Weber Andreas, Pfaff Melissa, Schöttler Friederike, Schmidt Vera, Lichtenberg Artur, Akhyari Payam
Department of Cardiac Surgery, Medical Faculty, University Hospital Düsseldorf, Heinrich-Heine-University Düsseldorf, 40225 Düsseldorf, Germany.
Biomedicines. 2021 Apr 26;9(5):474. doi: 10.3390/biomedicines9050474.
The hallmarks of calcific aortic valve disease (CAVD), an active and regulated process involving the creation of calcium nodules, lipoprotein accumulation, and chronic inflammation, are the significant changes that occur in the composition, organization, and mechanical properties of the extracellular matrix (ECM) of the aortic valve (AV). Most research regarding CAVD is based on experiments using two-dimensional (2D) cell culture or artificially created three-dimensional (3D) environments of valvular interstitial cells (VICs). Because the valvular ECM has a powerful influence in regulating pathological events, we developed an in vitro AV tissue culture model, which is more closely able to mimic natural conditions to study cellular responses underlying CAVD. AV leaflets, isolated from the hearts of 6-8-month-old sheep, were fixed with needles on silicon rubber rings to achieve passive tension and treated in vitro under pro-degenerative and pro-calcifying conditions. The degeneration of AV leaflets progressed over time, commencing with the first visible calcified domains after 14 d and winding up with the distinct formation of calcium nodules, heightened stiffness, and clear disruption of the ECM after 56 d. Both the expression of pro-degenerative genes and the myofibroblastic differentiation of VICs were altered in AV leaflets compared to that in VIC cultures. In this study, we have established an easily applicable, reproducible, and cost-effective in vitro AV tissue culture model to study pathological mechanisms underlying CAVD. The valvular ECM and realistic VIC-VEC interactions mimic natural conditions more closely than VIC cultures or 3D environments. The application of various culture conditions enables the examination of different pathological mechanisms underlying CAVD and could lead to a better understanding of the molecular mechanisms that lead to VIC degeneration and AS. Our model provides a valuable tool to study the complex pathobiology of CAVD and can be used to identify potential therapeutic targets for slowing disease progression.

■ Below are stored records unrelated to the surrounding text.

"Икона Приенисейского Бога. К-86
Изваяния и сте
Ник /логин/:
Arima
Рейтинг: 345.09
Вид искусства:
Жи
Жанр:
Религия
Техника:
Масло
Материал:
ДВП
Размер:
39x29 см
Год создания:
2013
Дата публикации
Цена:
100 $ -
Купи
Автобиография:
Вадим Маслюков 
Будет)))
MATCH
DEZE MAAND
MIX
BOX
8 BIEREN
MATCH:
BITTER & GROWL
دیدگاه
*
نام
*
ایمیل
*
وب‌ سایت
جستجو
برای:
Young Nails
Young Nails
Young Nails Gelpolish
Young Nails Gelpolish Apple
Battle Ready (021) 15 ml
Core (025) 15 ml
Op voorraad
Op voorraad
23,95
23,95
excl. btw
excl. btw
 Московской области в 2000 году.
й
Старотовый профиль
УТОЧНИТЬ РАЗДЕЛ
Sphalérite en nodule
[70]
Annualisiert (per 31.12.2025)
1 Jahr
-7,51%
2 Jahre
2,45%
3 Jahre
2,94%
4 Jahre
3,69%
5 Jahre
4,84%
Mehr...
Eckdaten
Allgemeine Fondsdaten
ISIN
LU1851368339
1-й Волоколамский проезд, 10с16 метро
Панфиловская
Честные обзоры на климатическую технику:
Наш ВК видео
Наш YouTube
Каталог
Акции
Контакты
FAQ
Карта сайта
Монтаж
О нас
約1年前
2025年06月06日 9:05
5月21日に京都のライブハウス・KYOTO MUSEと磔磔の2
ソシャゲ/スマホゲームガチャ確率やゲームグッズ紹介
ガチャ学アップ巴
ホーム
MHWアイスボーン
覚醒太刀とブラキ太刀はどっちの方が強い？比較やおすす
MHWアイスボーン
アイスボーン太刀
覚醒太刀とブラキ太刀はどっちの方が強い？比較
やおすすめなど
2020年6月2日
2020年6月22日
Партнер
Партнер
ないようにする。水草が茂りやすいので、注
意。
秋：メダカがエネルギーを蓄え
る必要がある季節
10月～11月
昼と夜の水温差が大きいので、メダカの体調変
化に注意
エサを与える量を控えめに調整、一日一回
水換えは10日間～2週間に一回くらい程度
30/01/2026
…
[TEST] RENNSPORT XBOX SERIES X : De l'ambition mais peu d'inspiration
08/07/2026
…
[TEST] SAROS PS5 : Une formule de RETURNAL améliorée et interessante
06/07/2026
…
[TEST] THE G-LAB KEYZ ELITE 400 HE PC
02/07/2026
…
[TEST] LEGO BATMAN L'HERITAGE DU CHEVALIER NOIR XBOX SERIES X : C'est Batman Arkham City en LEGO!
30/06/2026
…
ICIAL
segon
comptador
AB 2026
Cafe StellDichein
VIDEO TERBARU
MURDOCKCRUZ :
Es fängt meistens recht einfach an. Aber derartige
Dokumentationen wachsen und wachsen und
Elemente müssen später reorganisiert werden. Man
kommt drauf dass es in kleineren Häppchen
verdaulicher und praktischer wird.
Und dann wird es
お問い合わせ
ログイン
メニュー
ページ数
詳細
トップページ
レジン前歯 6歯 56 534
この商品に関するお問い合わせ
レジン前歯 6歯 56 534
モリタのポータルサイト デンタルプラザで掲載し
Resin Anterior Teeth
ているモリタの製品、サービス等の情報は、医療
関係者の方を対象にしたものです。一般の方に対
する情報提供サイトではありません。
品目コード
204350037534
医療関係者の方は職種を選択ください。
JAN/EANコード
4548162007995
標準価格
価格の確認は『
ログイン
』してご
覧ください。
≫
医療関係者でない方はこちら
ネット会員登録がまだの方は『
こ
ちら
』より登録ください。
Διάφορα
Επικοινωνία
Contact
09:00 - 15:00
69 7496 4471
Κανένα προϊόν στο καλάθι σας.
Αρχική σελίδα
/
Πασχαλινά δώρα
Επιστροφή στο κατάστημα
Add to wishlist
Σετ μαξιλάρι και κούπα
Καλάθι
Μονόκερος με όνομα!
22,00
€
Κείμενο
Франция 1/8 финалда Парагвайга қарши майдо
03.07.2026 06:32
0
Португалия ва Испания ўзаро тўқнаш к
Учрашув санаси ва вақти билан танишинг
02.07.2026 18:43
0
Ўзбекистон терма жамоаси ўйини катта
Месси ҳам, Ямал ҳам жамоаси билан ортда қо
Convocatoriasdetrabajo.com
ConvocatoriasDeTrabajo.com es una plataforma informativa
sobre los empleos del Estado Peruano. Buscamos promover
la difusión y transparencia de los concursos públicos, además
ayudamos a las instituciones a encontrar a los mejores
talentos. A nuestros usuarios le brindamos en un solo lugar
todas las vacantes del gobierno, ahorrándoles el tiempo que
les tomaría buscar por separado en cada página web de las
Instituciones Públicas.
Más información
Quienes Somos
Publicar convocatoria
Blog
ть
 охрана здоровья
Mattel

钙化性主动脉瓣疾病(CAVD)是一个活跃且受调控的过程,涉及钙结节形成、脂蛋白积聚和慢性炎症,其特征是主动脉瓣(AV)细胞外基质(ECM)的组成、组织结构及力学性能发生显著变化。大多数关于CAVD的研究基于二维(2D)细胞培养实验或人工构建的瓣膜间质细胞(VIC)三维(3D)环境。由于瓣膜ECM在调节病理事件方面具有强大影响力,我们开发了一种体外AV组织培养模型,该模型更能紧密模拟自然条件,以研究CAVD潜在的细胞反应。从6 - 8月龄绵羊心脏分离的AV瓣叶,用针固定在硅橡胶环上以实现被动张力,并在促退变和促钙化条件下进行体外处理。AV瓣叶的退变随时间进展,14天后开始出现首个可见的钙化区域,56天后出现明显的钙结节形成、硬度增加以及ECM明显破坏。与VIC培养相比,AV瓣叶中促退变基因的表达和VIC的肌成纤维细胞分化均发生改变。在本研究中,我们建立了一种易于应用、可重复且经济高效的体外AV组织培养模型,以研究CAVD潜在的病理机制。瓣膜ECM以及实际的VIC - VEC相互作用比VIC培养或3D环境更能紧密模拟自然条件。应用各种培养条件能够研究CAVD潜在的不同病理机制,并可能有助于更好地理解导致VIC退变和AS的分子机制。我们的模型为研究CAVD复杂的病理生物学提供了有价值的工具,可用于识别减缓疾病进展的潜在治疗靶点。